## EXCERPTED RECORDS:
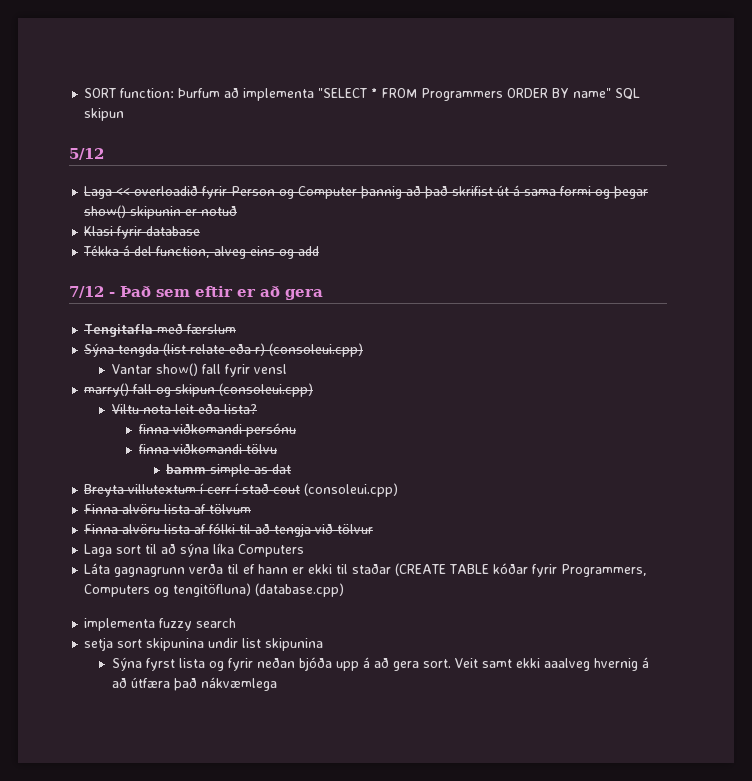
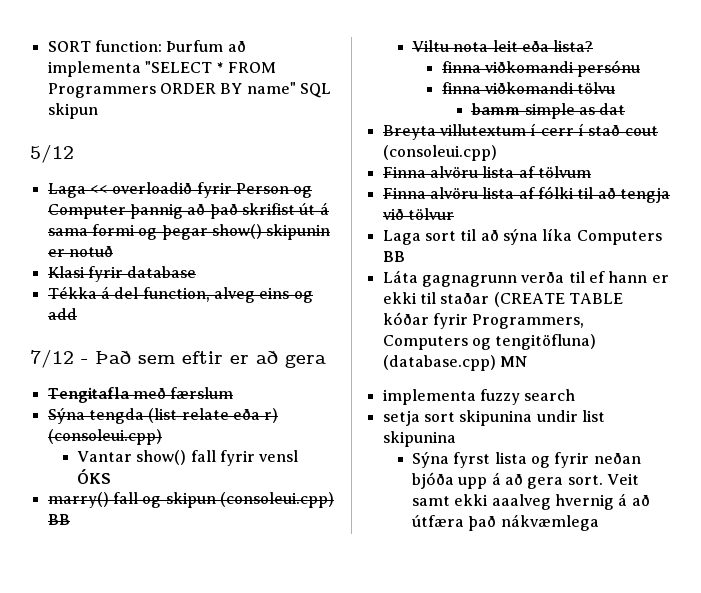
(287, 369) none -> [77,469,112,484] ÓKS
(314, 390) none -> [47,514,70,525] BB
(305, 550) none -> [382,251,405,262] BB
(345, 590) none -> [499,356,527,367] MN

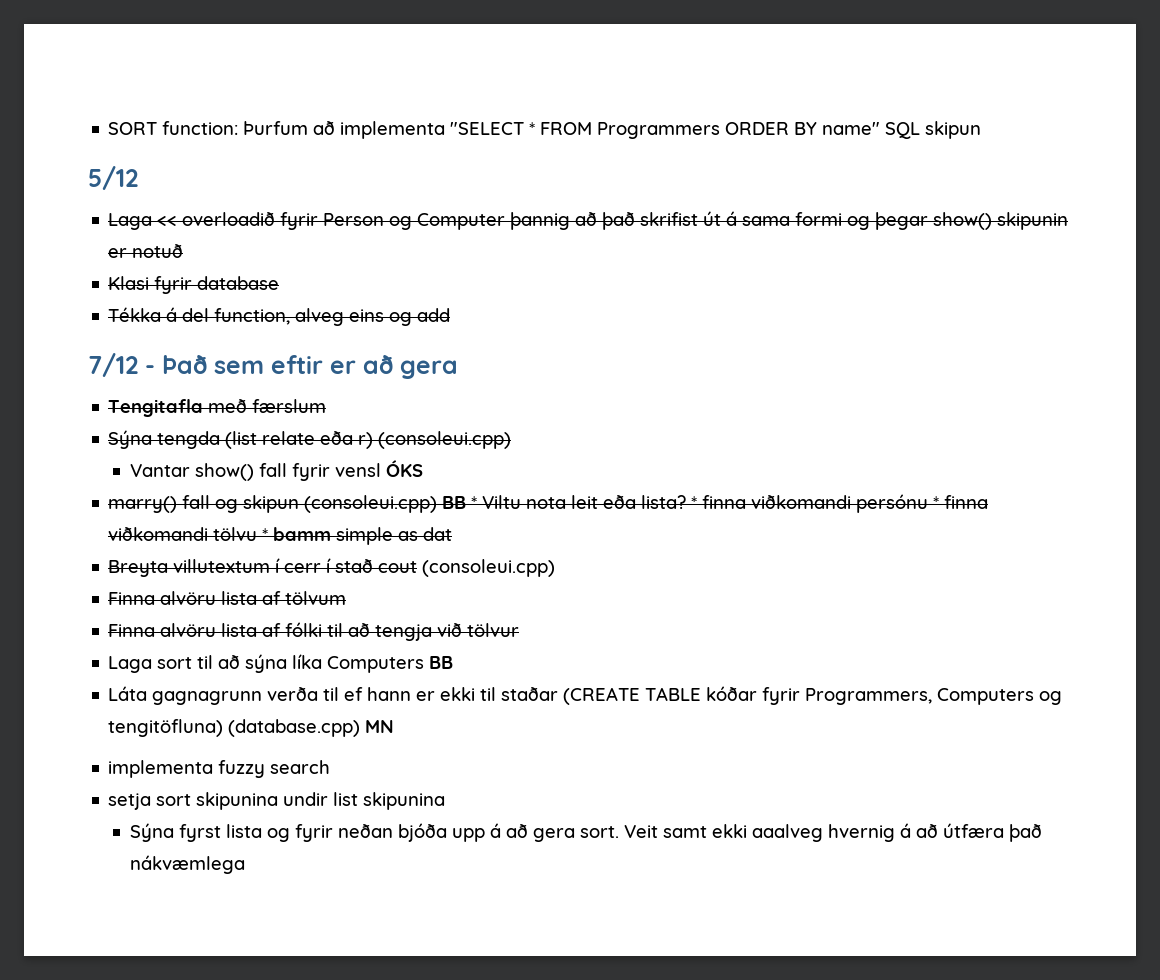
(70, 519) // -> [471,496,478,509] *
(594, 46) // -> [691,496,698,509] *
(641, 68) // -> [933,496,940,509] *
(616, 88) // -> [262,528,269,541] *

## WRITTEN TASK:
For every entry, return its exact wording and leave out any image.

## RESPONSE TO THE EXERCISE:
(287, 369) none -> [77,469,112,484] ÓKS
(314, 390) none -> [47,514,70,525] BB
(305, 550) none -> [382,251,405,262] BB
(345, 590) none -> [499,356,527,367] MN

(70, 519) // -> [471,496,478,509] *
(594, 46) // -> [691,496,698,509] *
(641, 68) // -> [933,496,940,509] *
(616, 88) // -> [262,528,269,541] *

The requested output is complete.